# START OF Excerpted records

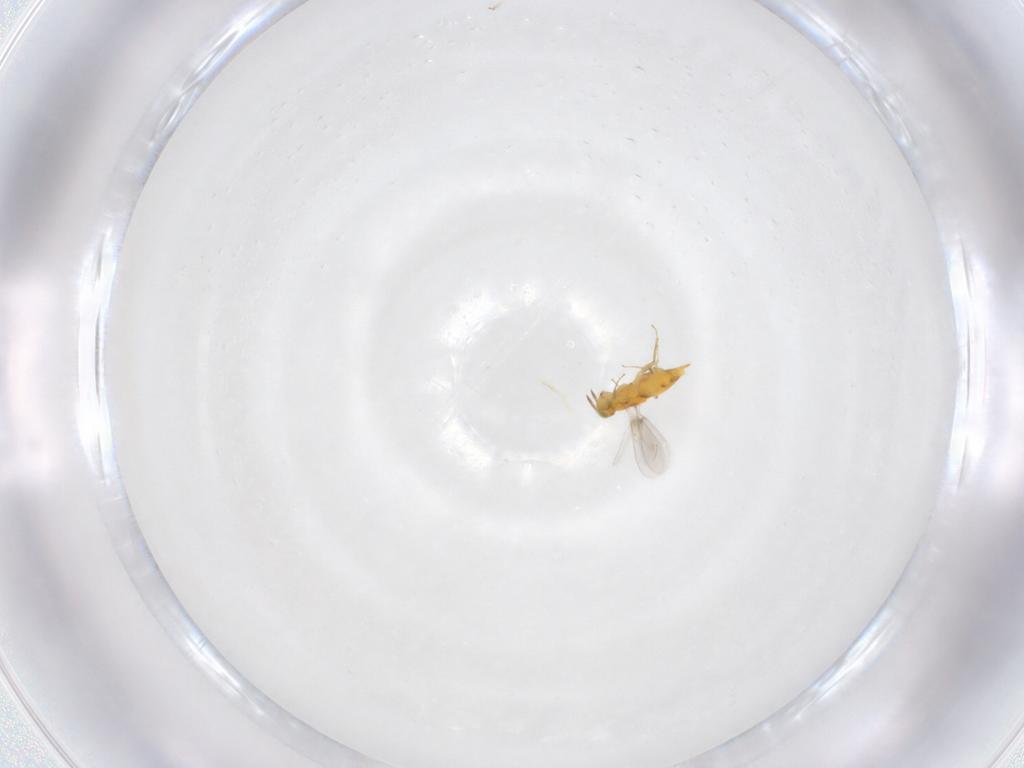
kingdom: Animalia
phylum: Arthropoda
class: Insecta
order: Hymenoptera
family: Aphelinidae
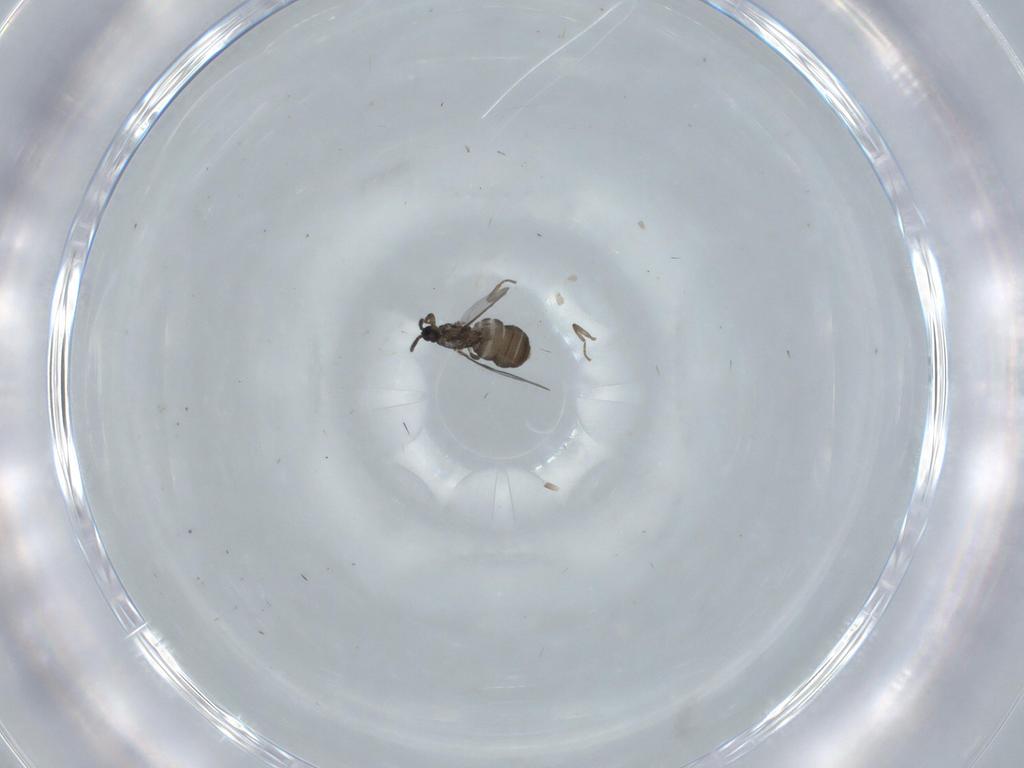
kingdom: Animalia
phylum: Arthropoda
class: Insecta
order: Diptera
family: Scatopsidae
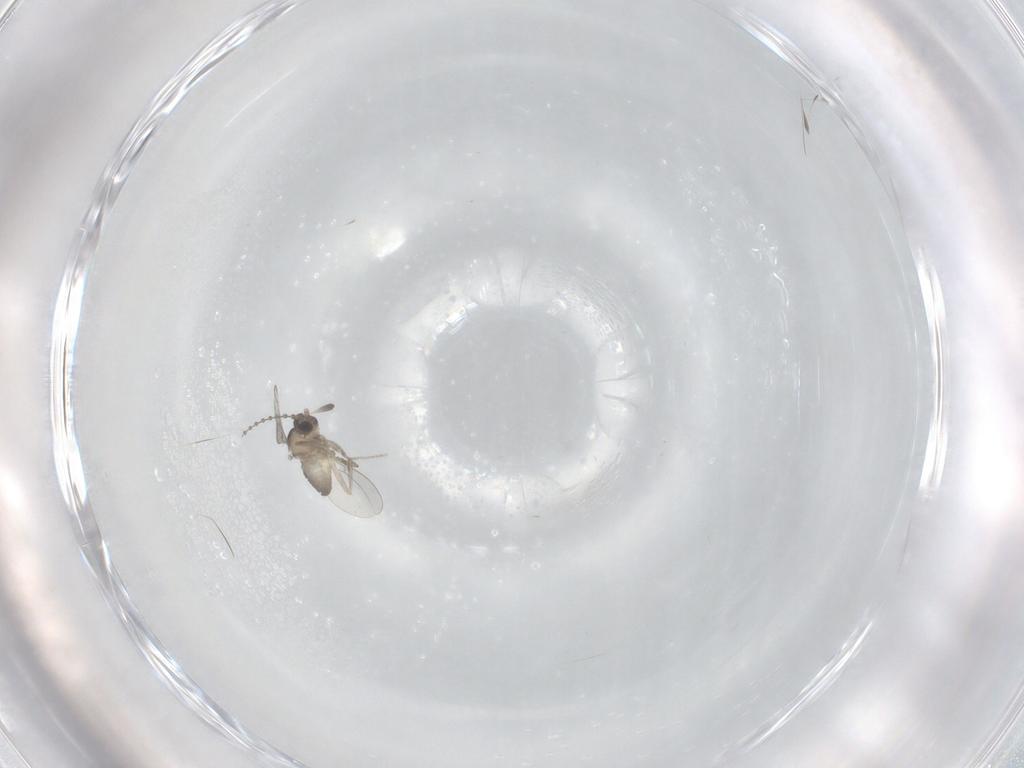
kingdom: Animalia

# END OF Excerpted records

Please copy every text line of the data above word for word, leaving the pictures out.

▸ Written solution
kingdom: Animalia
phylum: Arthropoda
class: Insecta
order: Hymenoptera
family: Aphelinidae
kingdom: Animalia
phylum: Arthropoda
class: Insecta
order: Diptera
family: Scatopsidae
kingdom: Animalia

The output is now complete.